Why Jake Chapman is wrong and galleries are great for kids

Despite being the father to a 9 year old, and a couple of other little darlings, artist Jake Chapman, half of the Chapman Brothers, clearly doesn’t really understand children. How do I know this? Well he’s done an interview with the Independent that you can read here, that says, among other things:

  • parents [are] “arrogant” for thinking children could understand such complex artists as Jackson Pollock and Mark Rothko;
  • standing a child in front of a Pollock is an “insult” to the American who pioneered the abstract expressionism. It’s like saying… it’s as moronic as a child? Children are not human yet.
  • It’s like saying a child will understand a Cubist painting because a Cubist painting is childlike… there’s no connection.
For a chap who has been nominated for the Turner Prize, I think he misses the point completely. I say this as a parent who takes kids round galleries, museums and other places that don’t involve squeaking cartoon characters of course, so maybe I have a vested interest as I’ve been called arrogant and apparently I’m wasting my time.
The thing that Jake misses in his tirade against what he no doubt sees as bourgeois middle class pretension (as he sits in his multi million pound mansion), is that he is in many ways being as elitist as some old Victorian duffer like Ruskin. His basic thrust seems to be art is only for those that have the tools to evaluate it against some sort of critical framework. Whilst I doubt Jake wants us to go back to Richardson’s 0-18 ranking system, he is really missing the point.

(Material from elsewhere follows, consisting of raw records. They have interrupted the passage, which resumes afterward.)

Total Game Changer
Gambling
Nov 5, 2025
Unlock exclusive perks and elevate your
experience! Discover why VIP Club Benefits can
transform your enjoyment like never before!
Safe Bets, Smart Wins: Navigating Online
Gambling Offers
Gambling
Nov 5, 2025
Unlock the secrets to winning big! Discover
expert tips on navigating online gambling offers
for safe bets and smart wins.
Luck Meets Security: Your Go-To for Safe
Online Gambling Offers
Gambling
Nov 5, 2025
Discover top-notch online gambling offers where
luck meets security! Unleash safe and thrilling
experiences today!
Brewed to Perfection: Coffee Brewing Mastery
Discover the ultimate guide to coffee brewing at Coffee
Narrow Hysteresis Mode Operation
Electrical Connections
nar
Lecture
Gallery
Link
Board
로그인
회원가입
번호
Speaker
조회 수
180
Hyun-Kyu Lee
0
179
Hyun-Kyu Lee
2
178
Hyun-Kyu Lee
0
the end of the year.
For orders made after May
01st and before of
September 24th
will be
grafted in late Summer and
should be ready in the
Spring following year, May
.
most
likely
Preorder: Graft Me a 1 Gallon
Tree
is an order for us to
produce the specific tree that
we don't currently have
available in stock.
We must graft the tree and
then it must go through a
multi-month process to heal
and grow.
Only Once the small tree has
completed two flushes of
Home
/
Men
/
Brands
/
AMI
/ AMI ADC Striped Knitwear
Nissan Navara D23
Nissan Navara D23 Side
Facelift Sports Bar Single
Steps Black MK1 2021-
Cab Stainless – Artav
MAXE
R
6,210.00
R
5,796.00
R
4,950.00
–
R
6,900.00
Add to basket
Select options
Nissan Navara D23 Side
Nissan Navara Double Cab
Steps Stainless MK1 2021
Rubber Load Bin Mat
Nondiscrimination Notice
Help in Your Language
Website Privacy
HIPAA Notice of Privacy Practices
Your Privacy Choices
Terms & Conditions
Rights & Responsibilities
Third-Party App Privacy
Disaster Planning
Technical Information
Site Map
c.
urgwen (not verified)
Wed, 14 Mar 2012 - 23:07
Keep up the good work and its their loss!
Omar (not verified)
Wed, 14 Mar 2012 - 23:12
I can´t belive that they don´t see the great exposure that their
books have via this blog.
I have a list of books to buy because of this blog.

Kids are extraordinarily visual. Language shapes thoughts which help shape behaviour- who we are and how we operate depends in part on how our use of language developed when we were little. Art bypasses this language constraint and consequently it’s appeal is more visceral and more readily accessible to children.

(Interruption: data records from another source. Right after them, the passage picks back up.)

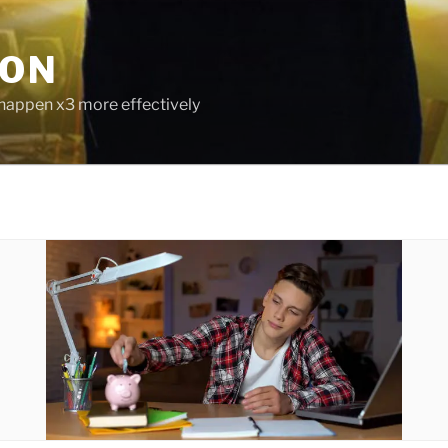
ION
 happen x3 more effectively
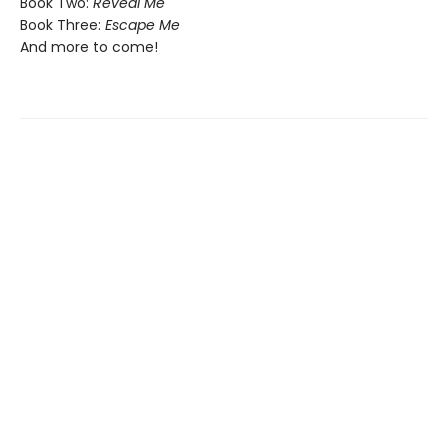
Book Two:
Reveal Me
Book Three:
Escape Me
And more to come!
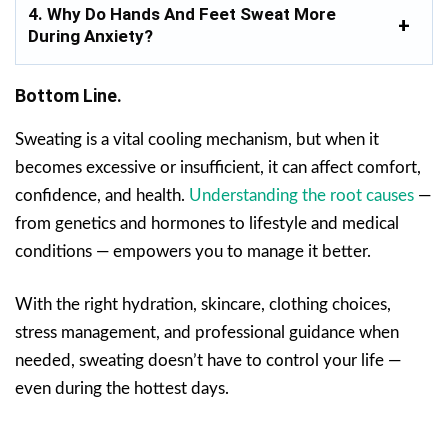
4. Why Do Hands And Feet Sweat More
During Anxiety?
Bottom Line.
Sweating is a vital cooling mechanism, but when it
becomes excessive or insufficient, it can affect comfort,
confidence, and health.
Understanding the root causes
—
from genetics and hormones to lifestyle and medical
conditions — empowers you to manage it better.
With the right hydration, skincare, clothing choices,
stress management, and professional guidance when
needed, sweating doesn’t have to control your life —
even during the hottest days.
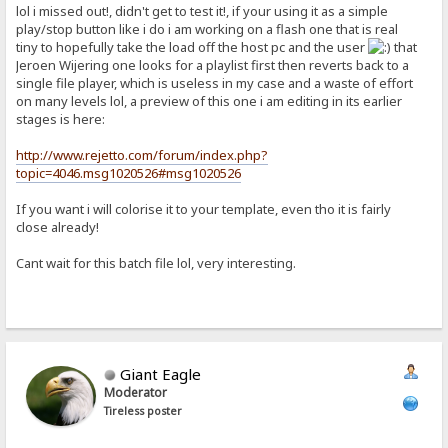
lol i missed out!, didn't get to test it!, if your using it as a simple
play/stop button like i do i am working on a flash one that is real
tiny to hopefully take the load off the host pc and the user
that
Jeroen Wijering one looks for a playlist first then reverts back to a
single file player, which is useless in my case and a waste of effort
on many levels lol, a preview of this one i am editing in its earlier
stages is here:
http://www.rejetto.com/forum/index.php?
topic=4046.msg1020526#msg1020526
If you want i will colorise it to your template, even tho it is fairly
close already!
Cant wait for this batch file lol, very interesting.
Giant Eagle
Moderator
Tireless poster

Our kids have been inspired by visits to the Tate Modern, the National Gallery, the British Museum (particularly the African Galleries and the Day of the Dead display), the Fitzwilliam in Cambridge, the Ashmolean in Oxford and many many others. Make no bones about it, they have enjoyed looking at art and doing their own drawings and paintings, without prompting, when we’ve returned home. 
 The phrase “Beauty is in the eye of the beholder” can be traced as far back as the third century, and whilst I’m not about to essay on post modern relativism, I fail to see on a fundamental level how a child’s interpretation of a piece of art can be “wrong” or any less relevant than an adults. However I’m also not going to say that a child will take everything that an adult can from any work of art. I found the Secret Diary of Adrian Mole hilarious when I was 7 or 8 but I missed out on all the subtle humour but that didn’t mean there was no point in me reading it at the time. It’s not the point is it?

A work of art is unchanged by the viewing, the person viewing it? They’re changed and that goes just as much for kids as it does adults.